What the task requires:
An exact copy of every record is the expected answer.

#####

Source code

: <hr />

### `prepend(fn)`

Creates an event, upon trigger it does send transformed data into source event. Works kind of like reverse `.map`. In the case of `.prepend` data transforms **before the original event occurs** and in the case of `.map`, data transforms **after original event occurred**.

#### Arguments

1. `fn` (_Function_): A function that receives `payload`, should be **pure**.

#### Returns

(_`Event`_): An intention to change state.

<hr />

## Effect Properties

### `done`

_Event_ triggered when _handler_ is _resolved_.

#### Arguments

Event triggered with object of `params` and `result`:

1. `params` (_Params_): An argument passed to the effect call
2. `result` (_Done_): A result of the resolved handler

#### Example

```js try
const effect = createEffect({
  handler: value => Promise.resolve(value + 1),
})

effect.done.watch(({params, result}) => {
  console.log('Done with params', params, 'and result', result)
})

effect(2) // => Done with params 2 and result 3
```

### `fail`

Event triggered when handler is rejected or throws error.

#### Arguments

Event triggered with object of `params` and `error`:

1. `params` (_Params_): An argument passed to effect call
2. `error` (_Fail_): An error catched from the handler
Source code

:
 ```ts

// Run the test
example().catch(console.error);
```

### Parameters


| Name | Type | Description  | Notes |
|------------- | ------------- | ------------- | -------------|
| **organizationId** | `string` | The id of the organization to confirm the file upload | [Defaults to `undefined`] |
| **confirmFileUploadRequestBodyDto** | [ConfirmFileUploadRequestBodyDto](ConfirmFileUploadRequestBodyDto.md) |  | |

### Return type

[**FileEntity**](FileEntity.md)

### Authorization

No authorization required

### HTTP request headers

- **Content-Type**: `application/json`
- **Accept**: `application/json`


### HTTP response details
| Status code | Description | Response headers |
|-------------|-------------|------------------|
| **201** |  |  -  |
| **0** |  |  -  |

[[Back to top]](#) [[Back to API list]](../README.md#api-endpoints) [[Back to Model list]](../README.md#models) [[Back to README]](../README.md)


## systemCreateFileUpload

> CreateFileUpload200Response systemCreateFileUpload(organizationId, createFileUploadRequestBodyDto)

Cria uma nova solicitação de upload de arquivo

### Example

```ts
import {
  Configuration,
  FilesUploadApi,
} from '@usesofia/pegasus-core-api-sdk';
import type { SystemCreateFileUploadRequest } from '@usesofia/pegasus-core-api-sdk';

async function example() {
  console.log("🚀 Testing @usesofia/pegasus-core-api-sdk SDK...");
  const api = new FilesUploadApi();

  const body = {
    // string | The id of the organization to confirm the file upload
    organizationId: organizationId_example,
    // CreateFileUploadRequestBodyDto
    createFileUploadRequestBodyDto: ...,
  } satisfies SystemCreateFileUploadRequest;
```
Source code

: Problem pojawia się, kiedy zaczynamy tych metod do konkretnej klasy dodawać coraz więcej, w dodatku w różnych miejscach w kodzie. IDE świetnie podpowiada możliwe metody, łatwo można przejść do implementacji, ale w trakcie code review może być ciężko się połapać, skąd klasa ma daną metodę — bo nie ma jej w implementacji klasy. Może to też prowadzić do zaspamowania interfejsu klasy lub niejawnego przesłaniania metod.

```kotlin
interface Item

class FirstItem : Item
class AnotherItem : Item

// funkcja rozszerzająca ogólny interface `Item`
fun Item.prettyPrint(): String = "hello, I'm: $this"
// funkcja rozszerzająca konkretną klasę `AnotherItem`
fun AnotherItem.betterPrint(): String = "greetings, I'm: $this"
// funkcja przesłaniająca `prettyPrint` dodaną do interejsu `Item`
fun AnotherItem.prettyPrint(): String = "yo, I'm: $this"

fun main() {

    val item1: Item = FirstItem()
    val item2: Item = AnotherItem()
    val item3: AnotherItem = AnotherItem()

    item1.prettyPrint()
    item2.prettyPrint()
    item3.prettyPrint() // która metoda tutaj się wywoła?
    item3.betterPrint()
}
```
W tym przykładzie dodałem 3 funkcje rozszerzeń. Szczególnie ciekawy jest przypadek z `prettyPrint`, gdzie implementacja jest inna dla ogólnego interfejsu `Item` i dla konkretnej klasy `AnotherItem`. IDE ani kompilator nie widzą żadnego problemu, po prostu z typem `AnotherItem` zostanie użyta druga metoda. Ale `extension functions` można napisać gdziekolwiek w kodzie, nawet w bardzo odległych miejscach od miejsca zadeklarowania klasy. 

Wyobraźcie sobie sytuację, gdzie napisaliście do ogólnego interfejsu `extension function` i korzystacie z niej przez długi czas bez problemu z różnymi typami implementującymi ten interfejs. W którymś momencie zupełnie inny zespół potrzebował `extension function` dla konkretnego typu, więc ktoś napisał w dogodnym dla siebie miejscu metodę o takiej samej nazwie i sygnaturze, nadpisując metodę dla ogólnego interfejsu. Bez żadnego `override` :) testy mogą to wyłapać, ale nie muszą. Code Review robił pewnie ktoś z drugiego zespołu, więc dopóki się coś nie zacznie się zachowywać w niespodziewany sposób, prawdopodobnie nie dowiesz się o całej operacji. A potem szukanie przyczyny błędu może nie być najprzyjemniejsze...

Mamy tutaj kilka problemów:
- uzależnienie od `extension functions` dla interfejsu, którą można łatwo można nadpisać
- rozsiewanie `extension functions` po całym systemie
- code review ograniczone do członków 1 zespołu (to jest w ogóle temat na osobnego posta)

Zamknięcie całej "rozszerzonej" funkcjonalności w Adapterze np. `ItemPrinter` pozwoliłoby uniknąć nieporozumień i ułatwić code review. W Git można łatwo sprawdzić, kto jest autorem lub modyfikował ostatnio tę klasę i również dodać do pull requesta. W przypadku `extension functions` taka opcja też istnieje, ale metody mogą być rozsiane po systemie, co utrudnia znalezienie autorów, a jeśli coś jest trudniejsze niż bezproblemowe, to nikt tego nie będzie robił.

#####

Response to the task:
Source code

: <hr />

### `prepend(fn)`

Creates an event, upon trigger it does send transformed data into source event. Works kind of like reverse `.map`. In the case of `.prepend` data transforms **before the original event occurs** and in the case of `.map`, data transforms **after original event occurred**.

#### Arguments

1. `fn` (_Function_): A function that receives `payload`, should be **pure**.

#### Returns

(_`Event`_): An intention to change state.

<hr />

## Effect Properties

### `done`

_Event_ triggered when _handler_ is _resolved_.

#### Arguments

Event triggered with object of `params` and `result`:

1. `params` (_Params_): An argument passed to the effect call
2. `result` (_Done_): A result of the resolved handler

#### Example

```js try
const effect = createEffect({
  handler: value => Promise.resolve(value + 1),
})

effect.done.watch(({params, result}) => {
  console.log('Done with params', params, 'and result', result)
})

effect(2) // => Done with params 2 and result 3
```

### `fail`

Event triggered when handler is rejected or throws error.

#### Arguments

Event triggered with object of `params` and `error`:

1. `params` (_Params_): An argument passed to effect call
2. `error` (_Fail_): An error catched from the handler
Source code

:
 ```ts

// Run the test
example().catch(console.error);
```

### Parameters


| Name | Type | Description  | Notes |
|------------- | ------------- | ------------- | -------------|
| **organizationId** | `string` | The id of the organization to confirm the file upload | [Defaults to `undefined`] |
| **confirmFileUploadRequestBodyDto** | [ConfirmFileUploadRequestBodyDto](ConfirmFileUploadRequestBodyDto.md) |  | |

### Return type

[**FileEntity**](FileEntity.md)

### Authorization

No authorization required

### HTTP request headers

- **Content-Type**: `application/json`
- **Accept**: `application/json`


### HTTP response details
| Status code | Description | Response headers |
|-------------|-------------|------------------|
| **201** |  |  -  |
| **0** |  |  -  |

[[Back to top]](#) [[Back to API list]](../README.md#api-endpoints) [[Back to Model list]](../README.md#models) [[Back to README]](../README.md)


## systemCreateFileUpload

> CreateFileUpload200Response systemCreateFileUpload(organizationId, createFileUploadRequestBodyDto)

Cria uma nova solicitação de upload de arquivo

### Example

```ts
import {
  Configuration,
  FilesUploadApi,
} from '@usesofia/pegasus-core-api-sdk';
import type { SystemCreateFileUploadRequest } from '@usesofia/pegasus-core-api-sdk';

async function example() {
  console.log("🚀 Testing @usesofia/pegasus-core-api-sdk SDK...");
  const api = new FilesUploadApi();

  const body = {
    // string | The id of the organization to confirm the file upload
    organizationId: organizationId_example,
    // CreateFileUploadRequestBodyDto
    createFileUploadRequestBodyDto: ...,
  } satisfies SystemCreateFileUploadRequest;
```
Source code

: Problem pojawia się, kiedy zaczynamy tych metod do konkretnej klasy dodawać coraz więcej, w dodatku w różnych miejscach w kodzie. IDE świetnie podpowiada możliwe metody, łatwo można przejść do implementacji, ale w trakcie code review może być ciężko się połapać, skąd klasa ma daną metodę — bo nie ma jej w implementacji klasy. Może to też prowadzić do zaspamowania interfejsu klasy lub niejawnego przesłaniania metod.

```kotlin
interface Item

class FirstItem : Item
class AnotherItem : Item

// funkcja rozszerzająca ogólny interface `Item`
fun Item.prettyPrint(): String = "hello, I'm: $this"
// funkcja rozszerzająca konkretną klasę `AnotherItem`
fun AnotherItem.betterPrint(): String = "greetings, I'm: $this"
// funkcja przesłaniająca `prettyPrint` dodaną do interejsu `Item`
fun AnotherItem.prettyPrint(): String = "yo, I'm: $this"

fun main() {

    val item1: Item = FirstItem()
    val item2: Item = AnotherItem()
    val item3: AnotherItem = AnotherItem()

    item1.prettyPrint()
    item2.prettyPrint()
    item3.prettyPrint() // która metoda tutaj się wywoła?
    item3.betterPrint()
}
```
W tym przykładzie dodałem 3 funkcje rozszerzeń. Szczególnie ciekawy jest przypadek z `prettyPrint`, gdzie implementacja jest inna dla ogólnego interfejsu `Item` i dla konkretnej klasy `AnotherItem`. IDE ani kompilator nie widzą żadnego problemu, po prostu z typem `AnotherItem` zostanie użyta druga metoda. Ale `extension functions` można napisać gdziekolwiek w kodzie, nawet w bardzo odległych miejscach od miejsca zadeklarowania klasy. 

Wyobraźcie sobie sytuację, gdzie napisaliście do ogólnego interfejsu `extension function` i korzystacie z niej przez długi czas bez problemu z różnymi typami implementującymi ten interfejs. W którymś momencie zupełnie inny zespół potrzebował `extension function` dla konkretnego typu, więc ktoś napisał w dogodnym dla siebie miejscu metodę o takiej samej nazwie i sygnaturze, nadpisując metodę dla ogólnego interfejsu. Bez żadnego `override` :) testy mogą to wyłapać, ale nie muszą. Code Review robił pewnie ktoś z drugiego zespołu, więc dopóki się coś nie zacznie się zachowywać w niespodziewany sposób, prawdopodobnie nie dowiesz się o całej operacji. A potem szukanie przyczyny błędu może nie być najprzyjemniejsze...

Mamy tutaj kilka problemów:
- uzależnienie od `extension functions` dla interfejsu, którą można łatwo można nadpisać
- rozsiewanie `extension functions` po całym systemie
- code review ograniczone do członków 1 zespołu (to jest w ogóle temat na osobnego posta)

Zamknięcie całej "rozszerzonej" funkcjonalności w Adapterze np. `ItemPrinter` pozwoliłoby uniknąć nieporozumień i ułatwić code review. W Git można łatwo sprawdzić, kto jest autorem lub modyfikował ostatnio tę klasę i również dodać do pull requesta. W przypadku `extension functions` taka opcja też istnieje, ale metody mogą być rozsiane po systemie, co utrudnia znalezienie autorów, a jeśli coś jest trudniejsze niż bezproblemowe, to nikt tego nie będzie robił.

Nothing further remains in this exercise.